→ **WHAT YOU ARE ASKED TO DO**:
Set out everything from the top of the records down through the line that contains "order: Passeriformes" as a numbered list, skipping blank lines. Leave the pictures out of your answer.

TASK INPUTS start

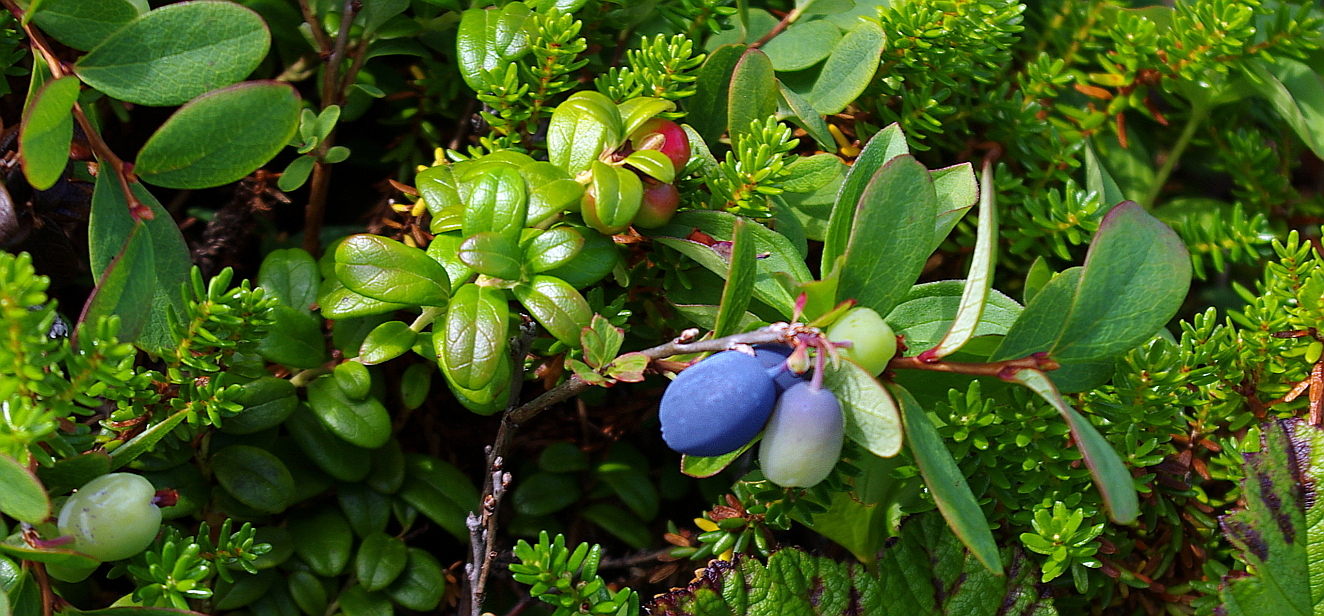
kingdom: Plantae
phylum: Tracheophyta
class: Magnoliopsida
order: Ericales
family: Ericaceae
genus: Vaccinium
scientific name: Vaccinium vitis-idaea
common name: Cowberry
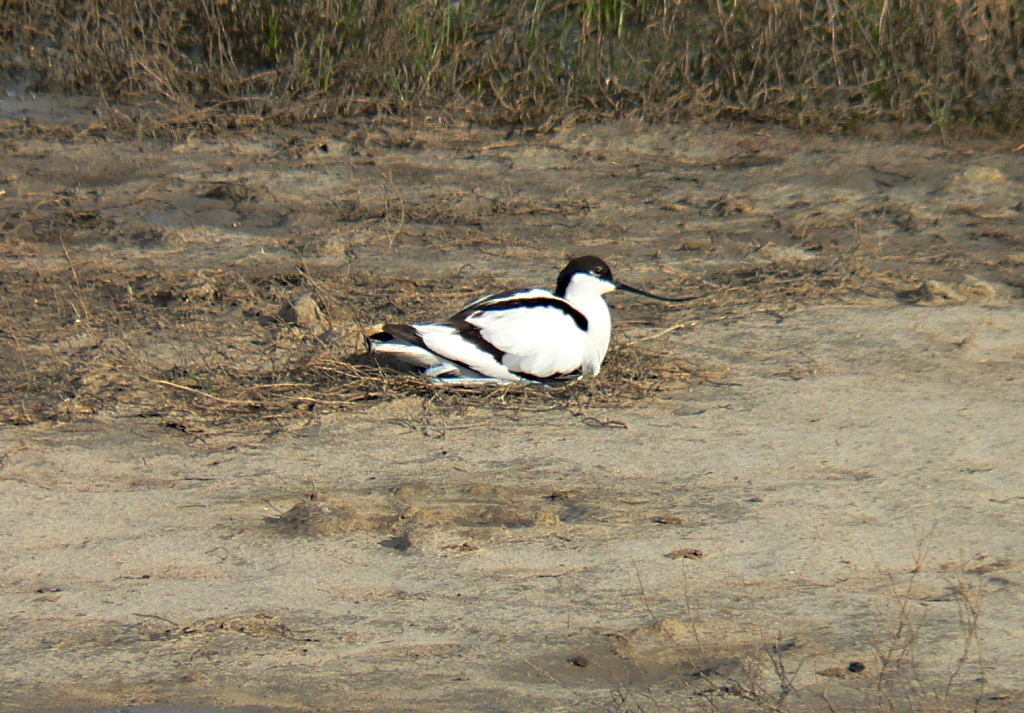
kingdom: Animalia
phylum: Chordata
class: Aves
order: Charadriiformes
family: Recurvirostridae
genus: Recurvirostra
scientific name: Recurvirostra avosetta
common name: Pied avocet
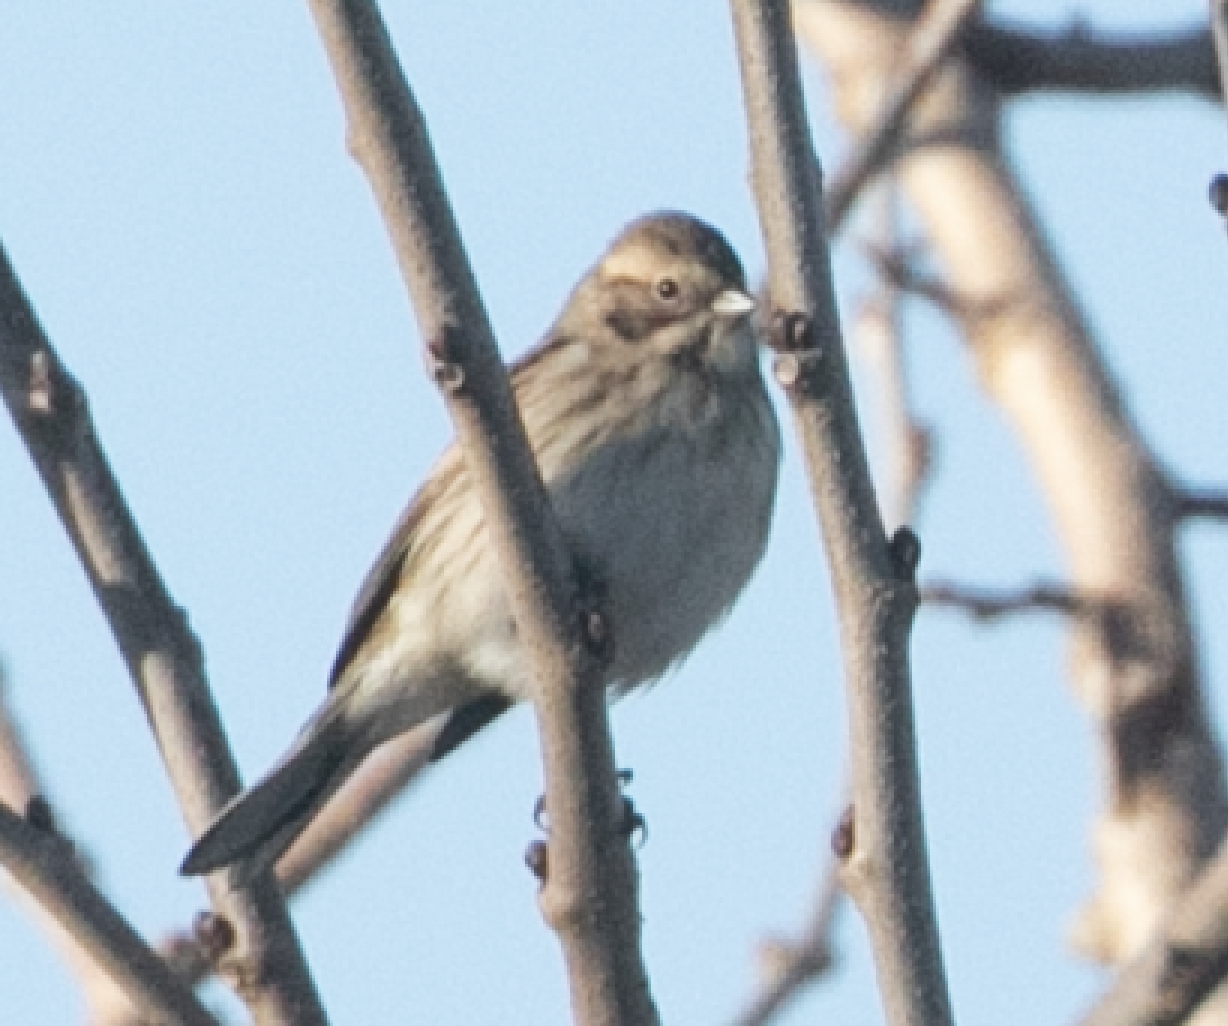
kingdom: Animalia
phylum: Chordata
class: Aves
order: Passeriformes
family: Emberizidae
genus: Emberiza
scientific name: Emberiza schoeniclus
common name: Reed bunting
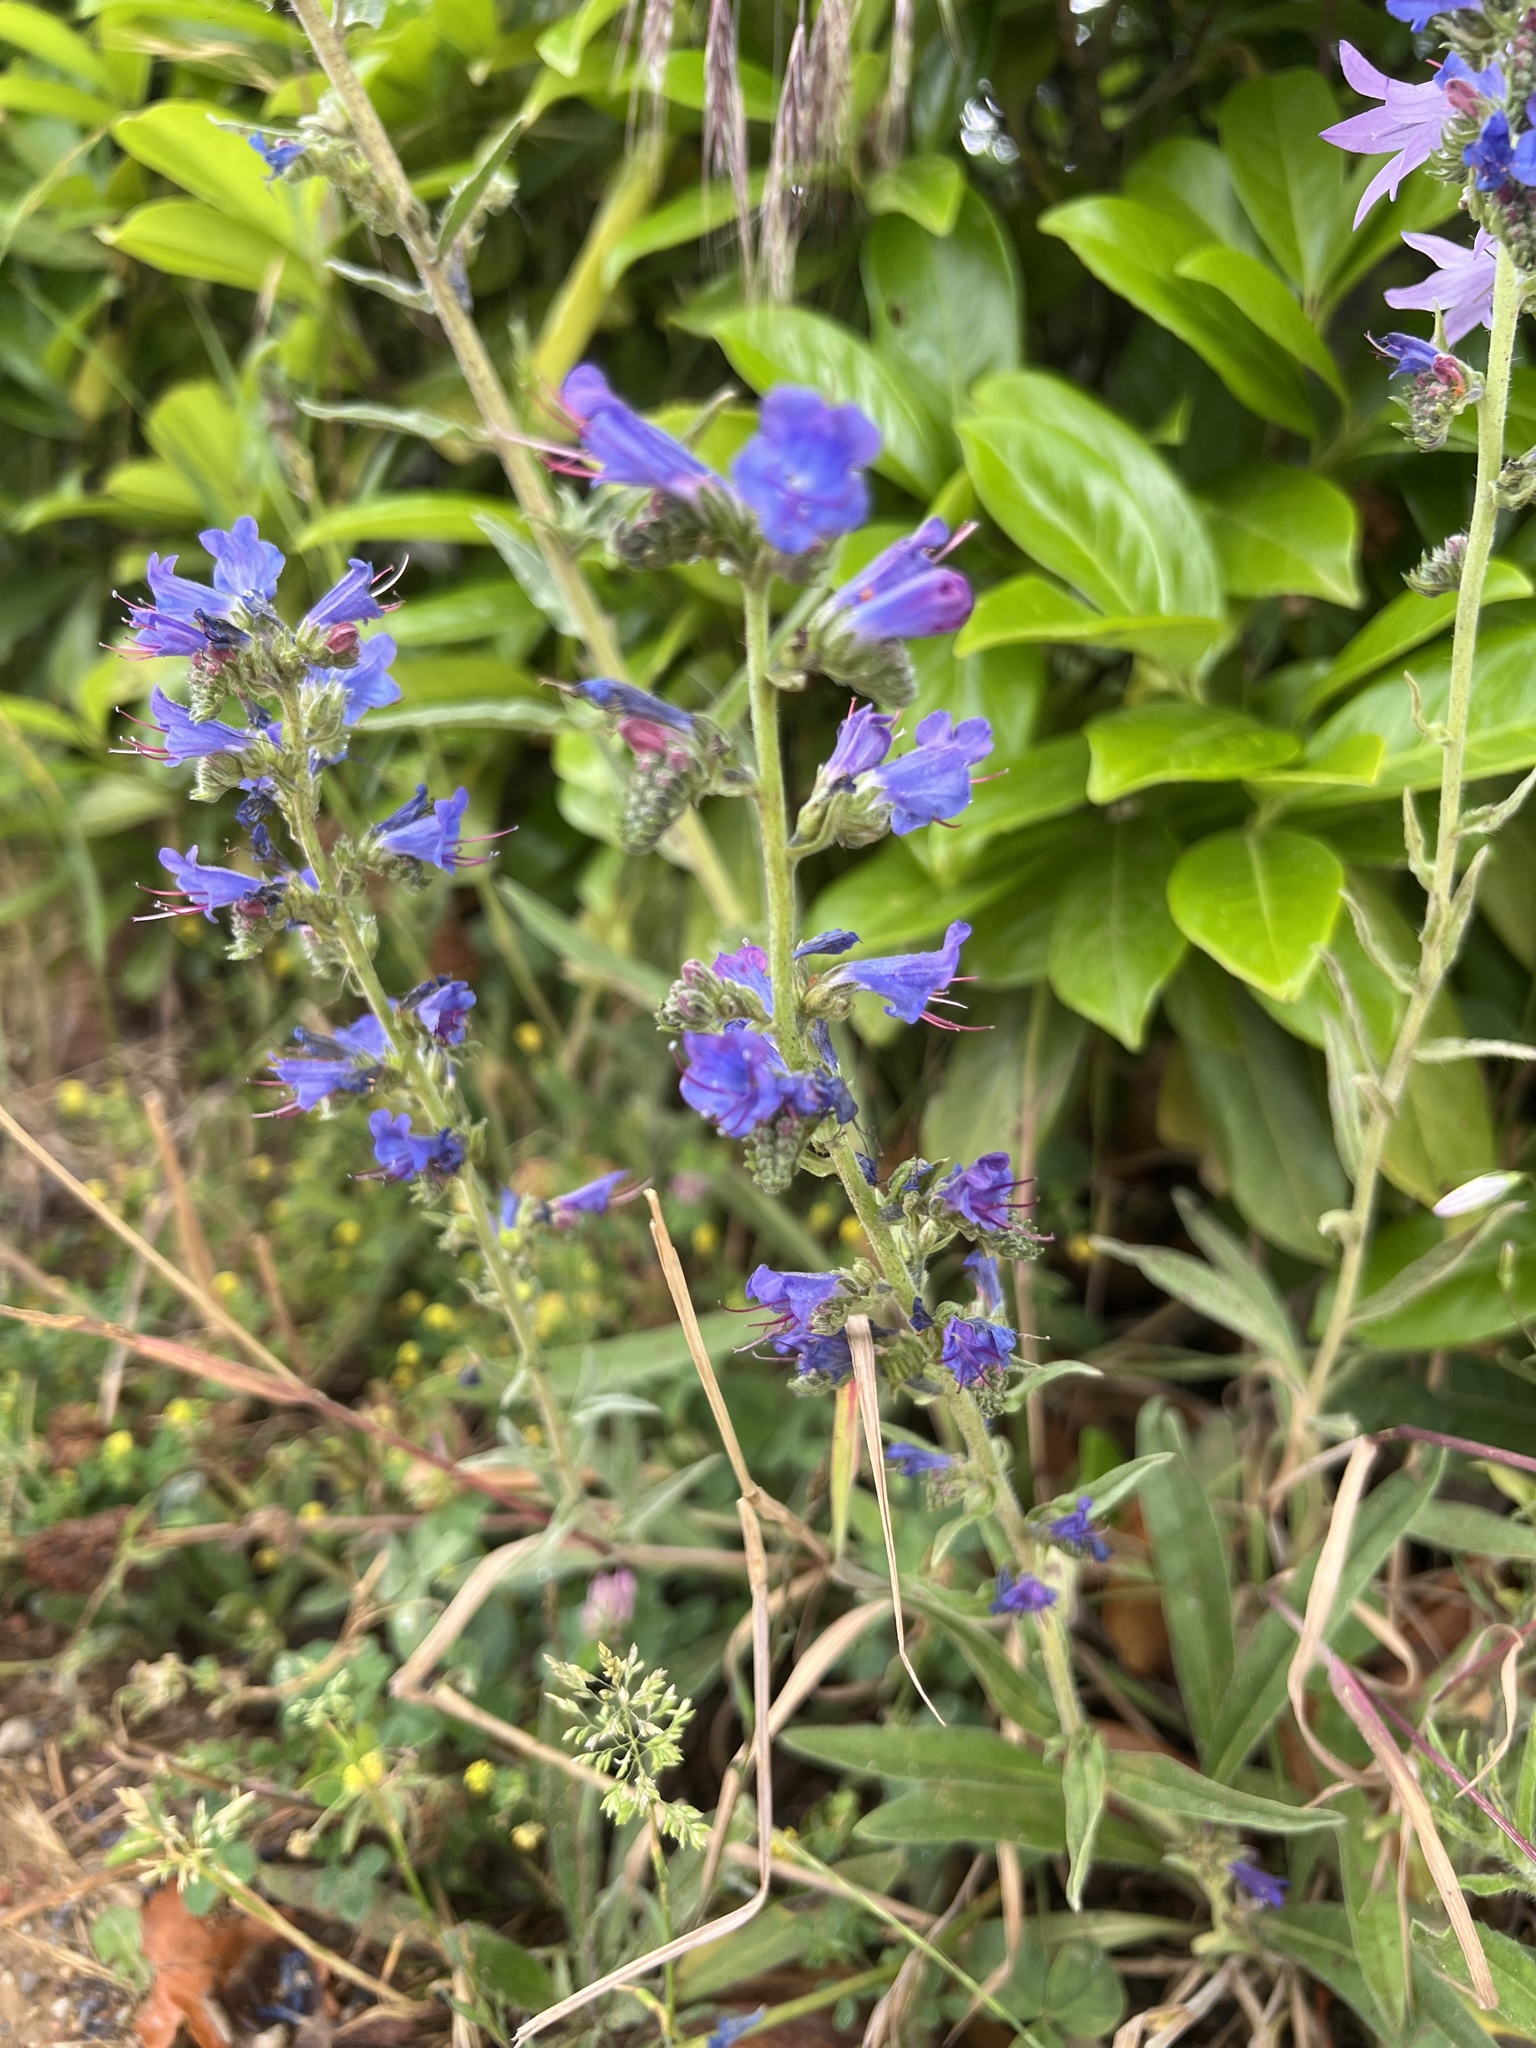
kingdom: Plantae
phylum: Tracheophyta
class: Magnoliopsida
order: Boraginales
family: Boraginaceae
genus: Echium
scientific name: Echium vulgare
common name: Common viper's bugloss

TASK INPUTS end

→ **TASK RESULT**:
1. kingdom: Plantae
2. phylum: Tracheophyta
3. class: Magnoliopsida
4. order: Ericales
5. family: Ericaceae
6. genus: Vaccinium
7. scientific name: Vaccinium vitis-idaea
8. common name: Cowberry
9. kingdom: Animalia
10. phylum: Chordata
11. class: Aves
12. order: Charadriiformes
13. family: Recurvirostridae
14. genus: Recurvirostra
15. scientific name: Recurvirostra avosetta
16. common name: Pied avocet
17. kingdom: Animalia
18. phylum: Chordata
19. class: Aves
20. order: Passeriformes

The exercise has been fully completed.